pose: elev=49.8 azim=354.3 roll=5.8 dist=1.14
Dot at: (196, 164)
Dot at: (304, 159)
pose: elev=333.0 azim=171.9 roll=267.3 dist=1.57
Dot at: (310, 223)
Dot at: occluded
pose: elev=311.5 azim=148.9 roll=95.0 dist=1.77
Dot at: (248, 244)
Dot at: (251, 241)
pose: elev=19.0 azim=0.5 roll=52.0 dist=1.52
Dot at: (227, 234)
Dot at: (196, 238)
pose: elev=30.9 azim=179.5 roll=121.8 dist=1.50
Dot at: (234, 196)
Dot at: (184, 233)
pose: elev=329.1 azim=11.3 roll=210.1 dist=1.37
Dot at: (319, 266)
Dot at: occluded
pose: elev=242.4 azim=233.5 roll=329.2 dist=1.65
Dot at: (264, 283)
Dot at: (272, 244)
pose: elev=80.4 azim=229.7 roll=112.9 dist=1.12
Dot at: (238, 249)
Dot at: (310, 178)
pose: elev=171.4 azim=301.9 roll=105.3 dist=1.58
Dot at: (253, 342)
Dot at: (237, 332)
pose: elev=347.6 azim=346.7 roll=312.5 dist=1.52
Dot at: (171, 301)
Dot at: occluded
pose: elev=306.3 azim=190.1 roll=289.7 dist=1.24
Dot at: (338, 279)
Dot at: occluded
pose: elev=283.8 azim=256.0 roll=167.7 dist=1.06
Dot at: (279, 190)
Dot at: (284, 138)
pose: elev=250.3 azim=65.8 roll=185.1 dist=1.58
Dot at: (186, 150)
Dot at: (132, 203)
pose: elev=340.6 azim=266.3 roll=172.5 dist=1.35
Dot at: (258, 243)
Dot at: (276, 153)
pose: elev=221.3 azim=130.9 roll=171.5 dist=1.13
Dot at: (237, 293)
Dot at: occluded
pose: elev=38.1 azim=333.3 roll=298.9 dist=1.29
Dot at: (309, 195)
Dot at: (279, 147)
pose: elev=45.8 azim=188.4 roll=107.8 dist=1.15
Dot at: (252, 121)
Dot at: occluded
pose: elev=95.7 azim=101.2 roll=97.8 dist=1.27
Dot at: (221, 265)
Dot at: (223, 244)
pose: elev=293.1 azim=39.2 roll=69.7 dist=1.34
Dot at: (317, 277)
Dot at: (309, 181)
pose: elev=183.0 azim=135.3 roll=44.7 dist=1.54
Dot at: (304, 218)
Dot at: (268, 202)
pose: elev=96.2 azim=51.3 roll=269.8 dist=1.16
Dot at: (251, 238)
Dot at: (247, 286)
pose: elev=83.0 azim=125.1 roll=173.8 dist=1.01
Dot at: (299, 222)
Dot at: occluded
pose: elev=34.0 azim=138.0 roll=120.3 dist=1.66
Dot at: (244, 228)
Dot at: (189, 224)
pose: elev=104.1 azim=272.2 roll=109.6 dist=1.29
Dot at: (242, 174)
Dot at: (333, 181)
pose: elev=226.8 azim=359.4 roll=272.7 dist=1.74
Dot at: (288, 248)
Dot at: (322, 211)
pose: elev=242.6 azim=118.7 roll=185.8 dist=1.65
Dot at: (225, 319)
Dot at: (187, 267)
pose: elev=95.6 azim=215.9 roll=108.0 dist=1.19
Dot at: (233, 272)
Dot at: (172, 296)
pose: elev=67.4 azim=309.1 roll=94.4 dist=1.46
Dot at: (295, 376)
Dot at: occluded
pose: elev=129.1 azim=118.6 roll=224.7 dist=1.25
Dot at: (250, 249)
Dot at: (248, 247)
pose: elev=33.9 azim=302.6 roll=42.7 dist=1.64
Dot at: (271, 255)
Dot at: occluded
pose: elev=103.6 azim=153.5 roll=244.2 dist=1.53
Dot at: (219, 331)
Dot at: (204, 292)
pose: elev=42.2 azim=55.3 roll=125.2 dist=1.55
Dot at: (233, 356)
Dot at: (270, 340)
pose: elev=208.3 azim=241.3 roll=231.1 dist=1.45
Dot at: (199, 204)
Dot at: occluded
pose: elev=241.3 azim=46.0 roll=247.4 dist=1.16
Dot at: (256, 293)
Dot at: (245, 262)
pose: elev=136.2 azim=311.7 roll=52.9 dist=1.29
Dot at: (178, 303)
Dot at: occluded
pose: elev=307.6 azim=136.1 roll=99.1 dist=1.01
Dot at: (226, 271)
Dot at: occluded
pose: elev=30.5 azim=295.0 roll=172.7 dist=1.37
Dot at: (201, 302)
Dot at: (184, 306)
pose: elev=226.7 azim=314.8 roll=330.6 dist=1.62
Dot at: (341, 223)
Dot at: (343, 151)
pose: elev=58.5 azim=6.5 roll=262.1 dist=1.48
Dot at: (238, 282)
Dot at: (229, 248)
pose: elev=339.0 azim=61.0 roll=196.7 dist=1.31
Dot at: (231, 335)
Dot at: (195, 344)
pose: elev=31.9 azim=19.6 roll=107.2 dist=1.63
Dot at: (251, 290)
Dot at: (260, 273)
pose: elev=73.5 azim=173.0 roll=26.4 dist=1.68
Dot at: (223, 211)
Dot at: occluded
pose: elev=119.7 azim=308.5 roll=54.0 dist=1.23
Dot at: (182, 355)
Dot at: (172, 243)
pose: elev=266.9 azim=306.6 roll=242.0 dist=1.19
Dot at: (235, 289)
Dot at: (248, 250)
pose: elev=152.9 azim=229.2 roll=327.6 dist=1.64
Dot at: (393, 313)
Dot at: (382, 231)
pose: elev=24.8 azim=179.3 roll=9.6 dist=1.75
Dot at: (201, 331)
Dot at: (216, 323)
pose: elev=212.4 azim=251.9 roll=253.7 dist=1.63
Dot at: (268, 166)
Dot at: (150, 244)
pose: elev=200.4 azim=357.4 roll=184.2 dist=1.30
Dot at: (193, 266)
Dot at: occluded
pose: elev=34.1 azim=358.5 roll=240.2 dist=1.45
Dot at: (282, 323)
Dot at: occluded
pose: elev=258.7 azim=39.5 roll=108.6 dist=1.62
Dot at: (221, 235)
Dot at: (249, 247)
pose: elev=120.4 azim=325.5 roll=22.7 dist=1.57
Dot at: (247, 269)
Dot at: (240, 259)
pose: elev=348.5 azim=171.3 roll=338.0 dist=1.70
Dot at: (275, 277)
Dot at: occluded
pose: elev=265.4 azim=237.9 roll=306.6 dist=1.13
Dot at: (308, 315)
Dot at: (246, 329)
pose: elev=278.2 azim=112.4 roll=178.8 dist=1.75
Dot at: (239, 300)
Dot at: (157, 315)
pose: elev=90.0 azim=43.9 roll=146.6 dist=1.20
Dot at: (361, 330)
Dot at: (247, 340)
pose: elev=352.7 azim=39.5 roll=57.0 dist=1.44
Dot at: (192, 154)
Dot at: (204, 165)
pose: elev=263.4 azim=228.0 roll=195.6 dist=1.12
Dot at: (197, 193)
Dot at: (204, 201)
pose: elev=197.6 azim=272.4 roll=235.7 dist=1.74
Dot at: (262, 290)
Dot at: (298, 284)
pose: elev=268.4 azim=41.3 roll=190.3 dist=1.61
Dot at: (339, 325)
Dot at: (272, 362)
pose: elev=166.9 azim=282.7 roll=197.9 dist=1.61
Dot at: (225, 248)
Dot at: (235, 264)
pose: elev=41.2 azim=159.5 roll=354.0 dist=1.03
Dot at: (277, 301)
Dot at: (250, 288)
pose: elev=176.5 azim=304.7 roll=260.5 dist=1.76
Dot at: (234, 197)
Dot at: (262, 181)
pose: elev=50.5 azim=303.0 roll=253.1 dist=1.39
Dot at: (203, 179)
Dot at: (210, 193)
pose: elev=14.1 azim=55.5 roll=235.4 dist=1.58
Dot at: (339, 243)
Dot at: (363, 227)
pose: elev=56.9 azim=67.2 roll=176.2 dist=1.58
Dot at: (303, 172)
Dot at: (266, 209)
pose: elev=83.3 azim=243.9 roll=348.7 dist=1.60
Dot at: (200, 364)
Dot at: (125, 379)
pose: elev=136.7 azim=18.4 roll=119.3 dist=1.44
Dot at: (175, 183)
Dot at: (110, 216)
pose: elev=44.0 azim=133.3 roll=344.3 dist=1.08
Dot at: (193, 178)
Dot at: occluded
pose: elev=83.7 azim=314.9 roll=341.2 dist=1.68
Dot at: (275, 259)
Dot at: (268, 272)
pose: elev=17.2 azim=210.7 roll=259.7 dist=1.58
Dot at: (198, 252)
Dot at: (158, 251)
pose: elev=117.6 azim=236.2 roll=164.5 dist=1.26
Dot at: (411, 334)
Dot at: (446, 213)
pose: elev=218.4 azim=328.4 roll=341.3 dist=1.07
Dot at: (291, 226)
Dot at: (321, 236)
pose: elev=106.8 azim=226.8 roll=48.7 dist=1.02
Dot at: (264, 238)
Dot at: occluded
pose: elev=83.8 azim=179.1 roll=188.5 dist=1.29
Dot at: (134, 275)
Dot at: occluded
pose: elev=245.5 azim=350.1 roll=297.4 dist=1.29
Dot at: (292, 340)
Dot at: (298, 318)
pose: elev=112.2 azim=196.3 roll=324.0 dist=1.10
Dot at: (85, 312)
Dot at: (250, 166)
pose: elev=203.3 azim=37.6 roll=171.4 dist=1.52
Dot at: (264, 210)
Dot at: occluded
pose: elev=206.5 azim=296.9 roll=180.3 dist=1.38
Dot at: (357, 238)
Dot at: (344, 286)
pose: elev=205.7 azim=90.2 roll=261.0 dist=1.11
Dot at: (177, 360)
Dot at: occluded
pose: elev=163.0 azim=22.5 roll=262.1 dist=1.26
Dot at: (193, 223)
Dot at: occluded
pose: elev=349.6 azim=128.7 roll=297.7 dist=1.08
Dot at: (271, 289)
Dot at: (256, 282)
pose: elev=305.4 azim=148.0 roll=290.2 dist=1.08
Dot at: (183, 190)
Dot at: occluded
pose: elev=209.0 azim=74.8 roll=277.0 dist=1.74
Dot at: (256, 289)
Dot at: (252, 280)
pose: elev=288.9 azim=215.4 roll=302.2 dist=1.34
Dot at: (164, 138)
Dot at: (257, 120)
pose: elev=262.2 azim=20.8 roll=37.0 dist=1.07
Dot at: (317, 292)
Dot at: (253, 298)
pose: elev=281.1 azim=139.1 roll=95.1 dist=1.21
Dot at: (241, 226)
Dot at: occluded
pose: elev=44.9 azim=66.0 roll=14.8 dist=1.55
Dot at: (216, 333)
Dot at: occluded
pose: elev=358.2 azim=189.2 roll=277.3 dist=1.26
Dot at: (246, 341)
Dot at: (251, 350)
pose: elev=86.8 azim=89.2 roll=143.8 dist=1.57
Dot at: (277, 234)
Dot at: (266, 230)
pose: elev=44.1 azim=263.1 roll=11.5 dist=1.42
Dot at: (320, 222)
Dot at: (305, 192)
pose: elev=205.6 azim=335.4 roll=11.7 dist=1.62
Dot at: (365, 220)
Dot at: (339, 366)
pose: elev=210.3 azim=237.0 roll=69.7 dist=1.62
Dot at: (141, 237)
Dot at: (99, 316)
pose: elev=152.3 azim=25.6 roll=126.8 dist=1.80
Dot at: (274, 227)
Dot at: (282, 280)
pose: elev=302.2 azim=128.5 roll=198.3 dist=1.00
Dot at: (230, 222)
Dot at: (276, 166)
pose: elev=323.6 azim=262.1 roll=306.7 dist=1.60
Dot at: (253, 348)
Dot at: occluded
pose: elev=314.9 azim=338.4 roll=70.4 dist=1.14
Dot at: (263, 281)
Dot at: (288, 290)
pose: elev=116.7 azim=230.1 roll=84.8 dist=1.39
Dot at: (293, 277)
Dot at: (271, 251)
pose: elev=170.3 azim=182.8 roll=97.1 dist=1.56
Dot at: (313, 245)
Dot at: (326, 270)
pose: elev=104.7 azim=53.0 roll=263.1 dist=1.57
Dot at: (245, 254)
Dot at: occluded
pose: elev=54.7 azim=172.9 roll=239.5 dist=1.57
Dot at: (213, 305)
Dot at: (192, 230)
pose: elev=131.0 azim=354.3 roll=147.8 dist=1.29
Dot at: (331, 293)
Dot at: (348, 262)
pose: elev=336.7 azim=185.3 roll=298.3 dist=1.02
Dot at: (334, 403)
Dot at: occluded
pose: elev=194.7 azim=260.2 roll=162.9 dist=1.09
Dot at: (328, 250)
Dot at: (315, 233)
···
Given request ::
Copy the lines of the material above word for word, starting at the line containing "pose: elev=83.8 azim=179.1" and ending at the line containing "Dot at: (250, 166)".

Exercise output ::
pose: elev=83.8 azim=179.1 roll=188.5 dist=1.29
Dot at: (134, 275)
Dot at: occluded
pose: elev=245.5 azim=350.1 roll=297.4 dist=1.29
Dot at: (292, 340)
Dot at: (298, 318)
pose: elev=112.2 azim=196.3 roll=324.0 dist=1.10
Dot at: (85, 312)
Dot at: (250, 166)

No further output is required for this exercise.